ACUSAÇÃO

Justiça manda produzir provas em ação contra Boeing por cooptação de talentos em S.José

Empresa americana teria contratado 400 pessoas em São José desde o começo de 2022; do total, 120 profissionais eram da Embraer

Por Da redação | 08/09/2023 | Tempo de leitura: 4 min
São José dos Campos

Divulgação

Gigante americana é acusada de cooptar irregularmente profissionais brasileiros
Gigante americana é acusada de cooptar irregularmente profissionais brasileiros

A Justiça Federal decidiu dar continuidade à ação inédita das indústrias aeronáutica e de defesa nacionais contra a política de contratação de engenheiros brasileiros da empresa norte-americana Boeing.

A ação civil pública cível é movida pela Abimde (Associação Brasileira das Indústrias de Materiais de Defesa e Segurança) e pela Aiab (Associação das Indústrias Aeroespaciais do Brasil), que acusam a companhia americana de cooptar irregularmente profissionais brasileiros.

Na semana passada, a 3ª Vara Federal de São José dos Campos decidiu que o processo para descobrir se os americanos estão praticando concorrência predatória no polo aeroespacial da cidade, encabeçado pela Embraer e que inclui dezenas de empresas menores, deve avançar para a fase de produção de provas e testemunhos.

CONTRATAÇÕES

As entidades estimam que cerca de 400 pessoas foram contratadas pela Boeing em São José, desde o começo de 2022. Desse total, ao menos 120 profissionais eram da Embraer, que tem cerca de 3.500 profissionais no setor de engenharia, que seria o mais visado pela empresa americana.

A reclamação do segmento é que estão sendo contratados brasileiros de setores estratégicos para a soberania nacional, movimento que pode causar danos em programas e atrasar projetos fundamentais para os setores aeroespacial e de defesa.

Em setembro do ano passado, César Silva, presidente da empresa de engenharia Akaer, de São José e envolvida em projetos estratégicos para o país, como o do caça Gripen, queixou-se da perda de quadros para a Boeing. "Estilo de predador", escreveu ele em postagens nas redes sociais.

EMBRAER

“A Embraer tem perdido, em média, cerca de 10 profissionais altamente especializados por mês para a empresa norte-americana. São profissionais com muitos anos de experiência e de substituição impossível”, disseram Julio Shidara e Roberto Gallo, presidentes da Aiab e da Abimde, respectivamente.

Na segunda instância da Justiça Federal, as associações pediram a concessão, em caráter de urgência, de liminares para evitar o “agravamento da perda de capital humano altamente especializado pelas empresas de defesa brasileiras”.

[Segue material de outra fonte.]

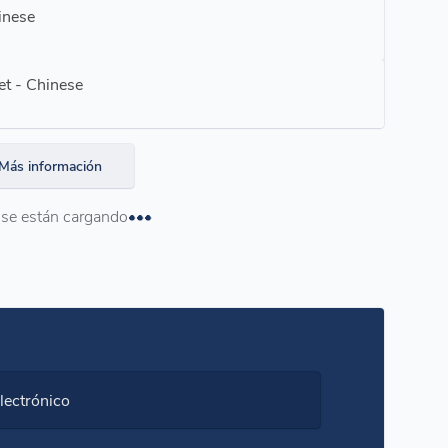
inese
et - Chinese
Más información
se están cargando
lectrónico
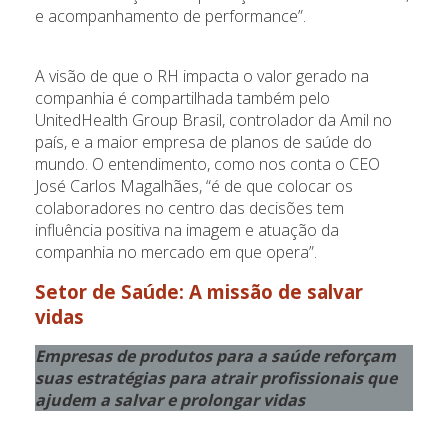
e acompanhamento de performance”.
A visão de que o RH impacta o valor gerado na
companhia é compartilhada também pelo
UnitedHealth Group Brasil, controlador da Amil no
país, e a maior empresa de planos de saúde do
mundo. O entendimento, como nos conta o CEO
José Carlos Magalhães, “é de que colocar os
colaboradores no centro das decisões tem
influência positiva na imagem e atuação da
companhia no mercado em que opera”.
Setor de Saúde
: A missão de salvar
vidas
Empresas de produtos para a saúde reforçam
suas estratégias para atrair profissionais que
ajudem a salvar e prolongar vidas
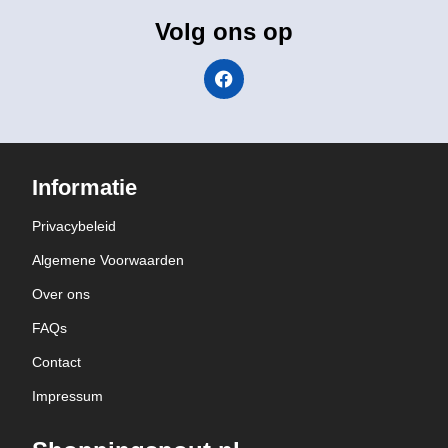
Volg ons op
Informatie
Privacybeleid
Algemene Voorwaarden
Over ons
FAQs
Contact
Impressum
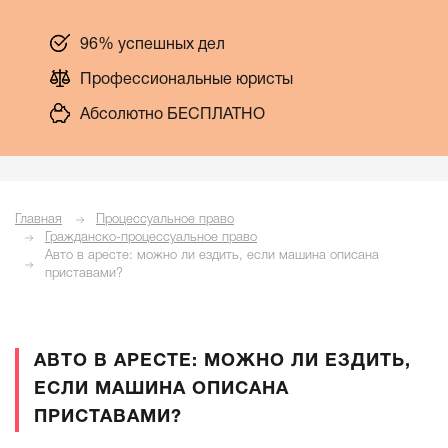
96% успешных дел
Профессиональные юристы
Абсолютно БЕСПЛАТНО
Главная
Процессуальное право
Гражданско-процессуальное право
Авто в аресте: можно ли ездить, если машина описана
приставами?
АВТО В АРЕСТЕ: МОЖНО ЛИ ЕЗДИТЬ,
ЕСЛИ МАШИНА ОПИСАНА
ПРИСТАВАМИ?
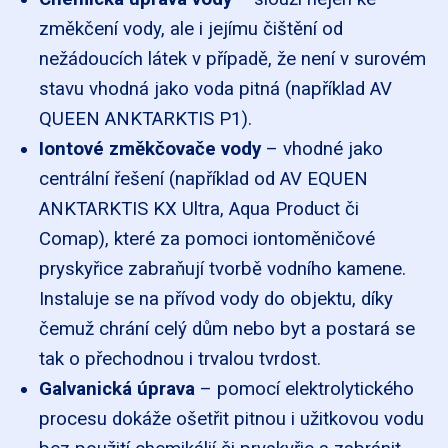
změkčení vody, ale i jejímu čištění od
nežádoucích látek v případě, že není v surovém
stavu vhodná jako voda pitná (například
AV
QUEEN ANKTARKTIS P1
).
Iontové změkčovače vody
– vhodné jako
centrální řešení (například od
AV EQUEN
ANKTARKTIS KX Ultra
,
Aqua Product
či
Comap
), které za pomoci iontoměničové
pryskyřice zabraňují tvorbě vodního kamene.
Instaluje se na přívod vody do objektu, díky
čemuž chrání celý dům nebo byt a postará se
tak o přechodnou i trvalou tvrdost.
Galvanická úprava
– pomocí elektrolytického
procesu dokáže ošetřit pitnou i užitkovou vodu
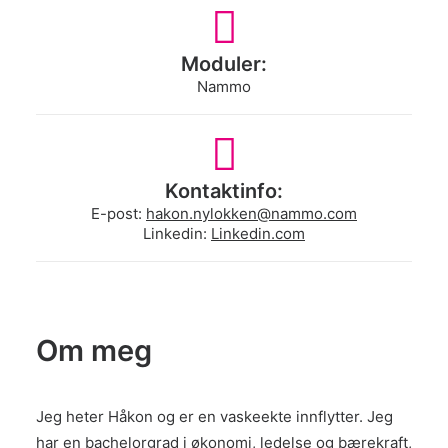
Moduler:
Nammo
Kontaktinfo:
E-post:
hakon.nylokken@nammo.com
Linkedin:
Linkedin.com
Om meg
Jeg heter Håkon og er en vaskeekte innflytter. Jeg
har en bachelorgrad i økonomi, ledelse og bærekraft,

A meta é limitar a contratação a 0,6% do corpo de engenharia de empresas estratégicas de defesa ou com contratos em projetos do tipo. Também previa R$ 5 milhões em multa para a Boeing, a serem repassados para instituições de ensino na área aeronáutica.

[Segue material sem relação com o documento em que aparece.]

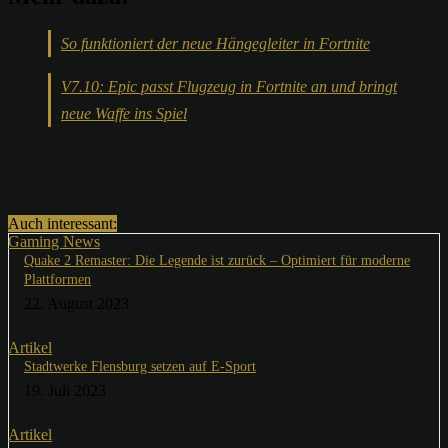
So funktioniert der neue Hängegleiter in Fortnite
V7.10: Epic passt Flugzeug in Fortnite an und bringt
neue Waffe ins Spiel
Auch interessant:
Gaming News
Quake 2 Remaster: Die Legende ist zurück – Optimiert für moderne
Plattformen
22. August 2023
Artikel
Stadtwerke Flensburg setzen auf E-Sport
19. Juli 2023
Artikel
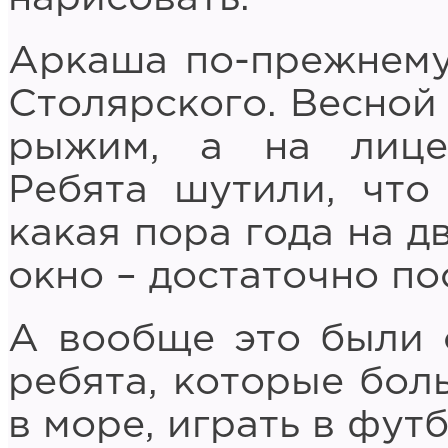
Аркаша по-прежнему
Столярского. Весной
рыжим, а на лице
Ребята шутили, что 
какая пора года на д
окно – достаточно по
А вообще это были 
ребята, которые бол
в море, играть в фут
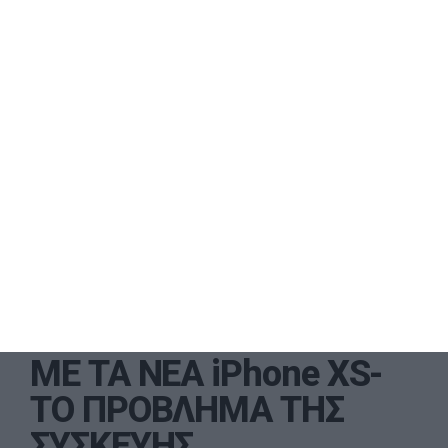
ΑΡΧΙΣΑΝ ΤΑ… ΟΡΓΑΝΑ
ΜΕ ΤΑ ΝΕΑ iPhone XS-
ΤΟ ΠΡΟΒΛΗΜΑ ΤΗΣ
ΣΥΣΚΕΥΗΣ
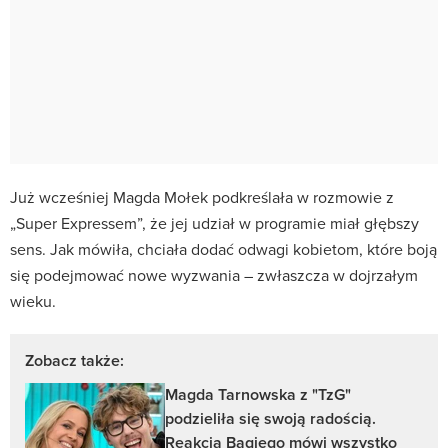
Już wcześniej Magda Mołek podkreślała w rozmowie z
„Super Expressem”, że jej udział w programie miał głębszy
sens. Jak mówiła, chciała dodać odwagi kobietom, które boją
się podejmować nowe wyzwania – zwłaszcza w dojrzałym
wieku.
Zobacz także:
Magda Tarnowska z "TzG"
podzieliła się swoją radością.
Reakcja Bagiego mówi wszystko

"É uma questão de soberania, não de protecionismo. A Boeing tem faturamento equivalente a 1/3 do PIB industrial brasileiro", disse Gallo.

LEIA MAIS: 'Fuga de cérebros': em ofensiva, Boeing já cooptou cerca de 120 profissionais da Embraer

GOVERNO

O governo federal mudou a postura diante da ação das entidades contra a Boeing. Provocado a se manifestar desde o ano passado, o Ministério da Defesa sustentava não ter interesse na causa, que envolve questões de geopolítica e do relacionamento do Brasil com os Estados Unidos.

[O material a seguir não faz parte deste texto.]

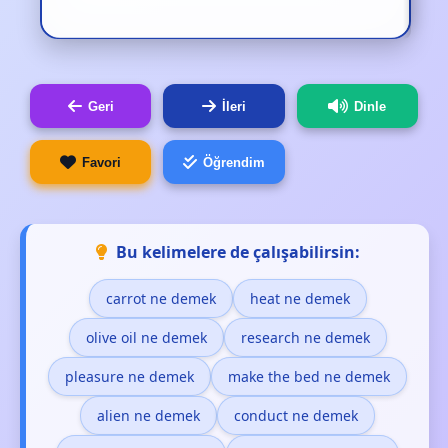
Geri
İleri
Dinle
Favori
Öğrendim
Bu kelimelere de çalışabilirsin:
carrot ne demek
heat ne demek
olive oil ne demek
research ne demek
pleasure ne demek
make the bed ne demek
alien ne demek
conduct ne demek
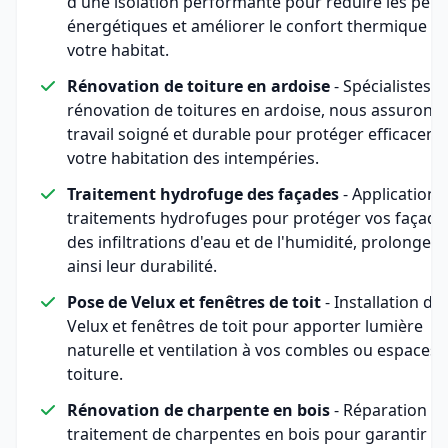
d'une isolation performante pour réduire les pert
énergétiques et améliorer le confort thermique d
votre habitat.
Rénovation de toiture en ardoise
- Spécialistes d
rénovation de toitures en ardoise, nous assurons
travail soigné et durable pour protéger efficacem
votre habitation des intempéries.
Traitement hydrofuge des façades
- Application 
traitements hydrofuges pour protéger vos façade
des infiltrations d'eau et de l'humidité, prolongea
ainsi leur durabilité.
Pose de Velux et fenêtres de toit
- Installation de
Velux et fenêtres de toit pour apporter lumière
naturelle et ventilation à vos combles ou espaces 
toiture.
Rénovation de charpente en bois
- Réparation et
traitement de charpentes en bois pour garantir la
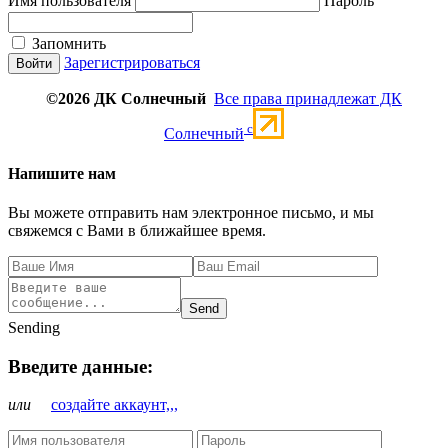
Имя пользователя
Пароль
Запомнить
Зарегистрироваться
©2026 ДК Солнечный
Все права принадлежат ДК
c
Солнечный
Напишите нам
Вы можете отправить нам электронное письмо, и мы
свяжемся с Вами в ближайшее время.
Send
Sending
Введите данные:
или
создайте аккаунт,,,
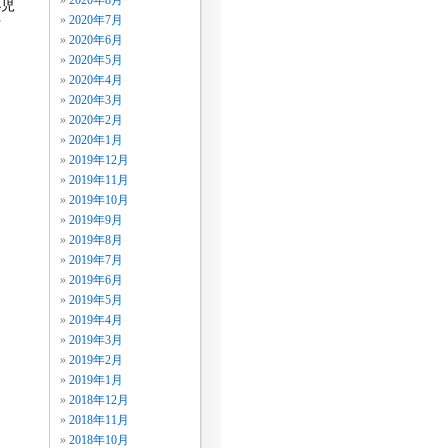
2020年8月
小児
2020年7月
方
2020年6月
2020年5月
2020年4月
2020年3月
2020年2月
2020年1月
2019年12月
2019年11月
2019年10月
2019年9月
2019年8月
2019年7月
2019年6月
2019年5月
2019年4月
2019年3月
2019年2月
2019年1月
2018年12月
2018年11月
2018年10月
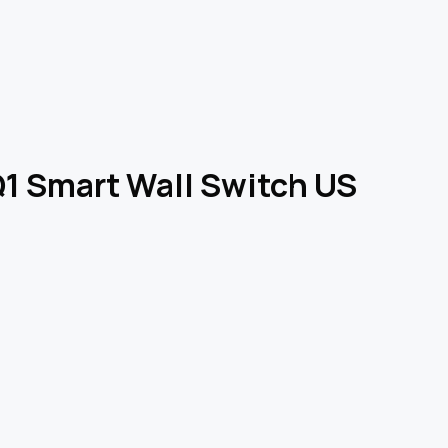
1 Smart Wall Switch US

No entanto, o Ministério do Desenvolvimento, Indústria e Comércio e Serviços, comandando por Geraldo Alckmin (PSB), se manifestou afirmando que há risco de sangria de cérebros da chamada BID (Base Industrial de Defesa), o que provocou mudança também na postura da Defesa, em razão de o caso trazer risco à soberania nacional.

“Com a recente revisão de posicionamento, temos posição favorável do Ministério da Defesa e também do Ministério de Desenvolvimento, da AGU (Advocacia-Geral da União) e do Ministério Público Federal para que a Justiça Federal julgue, em caráter de urgência, os citados pedidos liminares”, apontaram os presidentes das duas entidades.

Para Shidara, é essencial a participação do Estado brasileiro na causa. “Não falamos mais da indústria aeronáutica, é sobre o talento brasileiro”.

SEM ACORDO

A Boeing já tentou comprar a área comercial da Embraer desde 2017, em negócio avaliado em US$ 5,2 bilhões. Na época, o governo, que tem poder de veto em decisões estratégicas da empresa, liberou o negócio.

Uma das principais vantagens para a americana no negócio, além dos produtos da Embraer, seria absorver o corpo de engenharia da fabricante brasileira, considerado um dos mais eficientes do mercado.

Mas o negócio não deu certo e acabou com ações na justiça. A Boeing alegou que a Embraer não estava cumprindo seus prazos na parceria e encerrou o processo. A brasileira acionou os americanos na corte de arbitragem de Nova York, buscando indenizações.

Em recente entrevista a OVALE, o CEO e presidente da Embraer, Francisco Gomes Neto, sem citar diretamente a Boeing, disse que a fabricante brasileira “se opõe ao processo de captura sistemática e contratação de engenheiros que atuam em projetos estratégicos para o país, ameaçando a soberania nacional e a Base Industrial de Defesa”.

OUTRO LADO

Procurada, a Boeing destacou a parceria com o Brasil: “Como empresa global, estamos comprometidos em atrair e desenvolver os melhores talentos nos Estados Unidos e em todo o mundo para atender à demanda global por nossos produtos e serviços aeroespaciais. Temos orgulho de nossos mais de 90 anos de parceria com o Brasil no fomento à inovação aeroespacial, sustentabilidade e segurança”.

E completou: “O país possui um rico histórico de aviação, universidades técnicas de ponta e um forte ecossistema de engenharia. Esperamos continuar contribuindo com a indústria aeroespacial no Brasil”.